Grammatically, we’ve incorporated this critique in editing and amending to improve the grammatical and logical flow of the article in general.

 

  1. Because our review does not seek to use empirical data to derive confirmation of a hypothesis, the conclusions and central insights of the paper are indeed based on our literature review methodology. We feel that our synthesis of the central insights of the work in our discussion section do adequately summarize the findings of the review. First, we describe that novel forms of planning are emerging largely as a function of the high degrees of uncertainty and complexity for CCAP to confront. Second, our framework organizes, simplifies complex ideas and relates them to one another in a logical way. There are several described ways in which these relationships play out as a function of this organization, which can be useful for those studying coupling or causality between features.
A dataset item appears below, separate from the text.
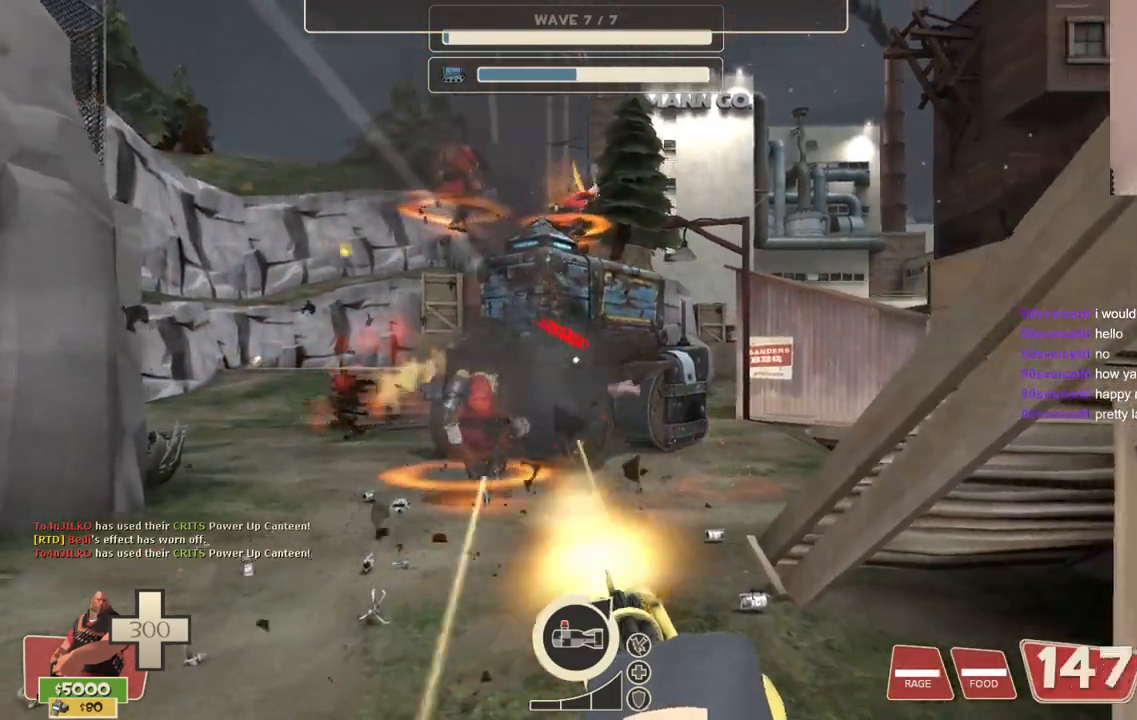
{"buttons": ["L2", "R2"], "left_stick": "up", "right_stick": "center", "events": []}
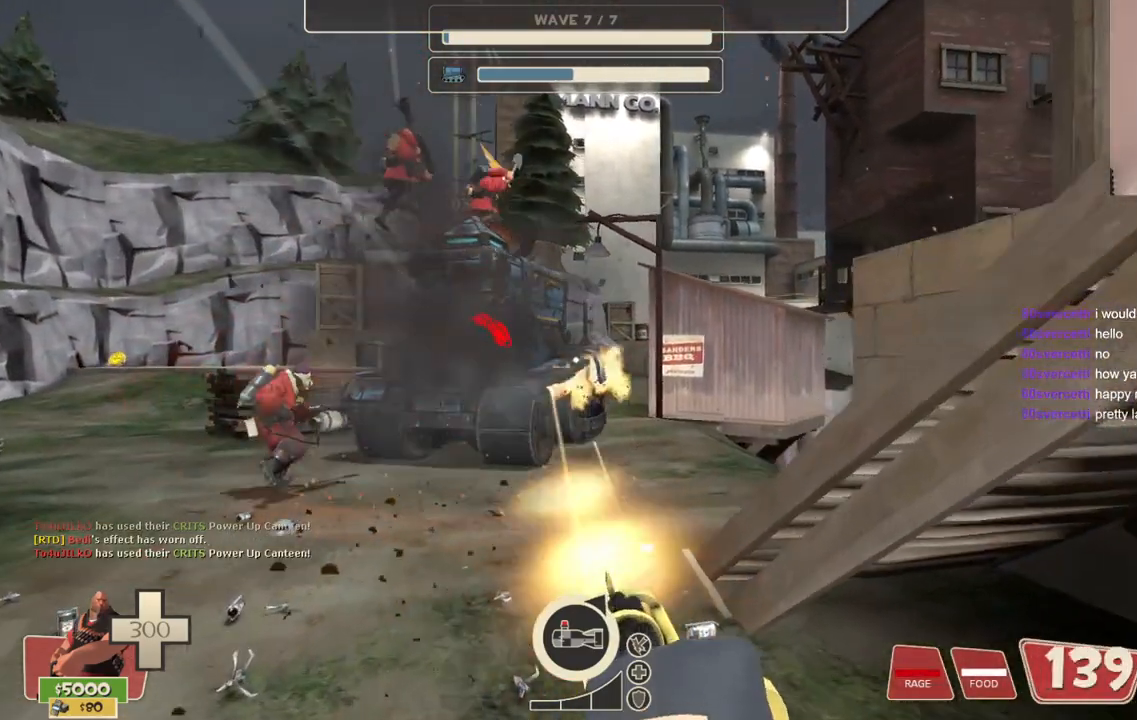
{"buttons": ["L2", "R2"], "left_stick": "up", "right_stick": "center", "events": []}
Finally, we illustrate that institutional dynamics remain highly complex – and not necessarily easily captured by a simplified framework focused or constructed in the fashion presented. All of these insights are intended, as is common in framework approaches and narrative literature studies, to further consideration and engagement with the themes and ideas that are scrutinized.

 

  1. The additional references referred to emerged mostly out of edits conducted after the first round of reviews (we received Reviewers 1-3 comments and produced a second draft before Reviewer 4s first round comments were received). Some of the areas of concern of other reviewers prompted further explanation about the scope of the article and its emphases.

 

We also worked to incorporate helpful guidance to more explicitly state and describe methodological and research design aspects of the work, which entailed referencing a few papers describing similar approaches.

 

As previously discussed, the bibliographic section displays both the breadth of the thematic domains explored and the nature of and process for conducting a literature review that seeks to examine, explore and illustrate a large number of complex concepts – of which there is no shortage of existing theoretical consideration and applied work. We feel that the diligently citing the work used in this study is justified by the breadth and complexity of the ideas engaged.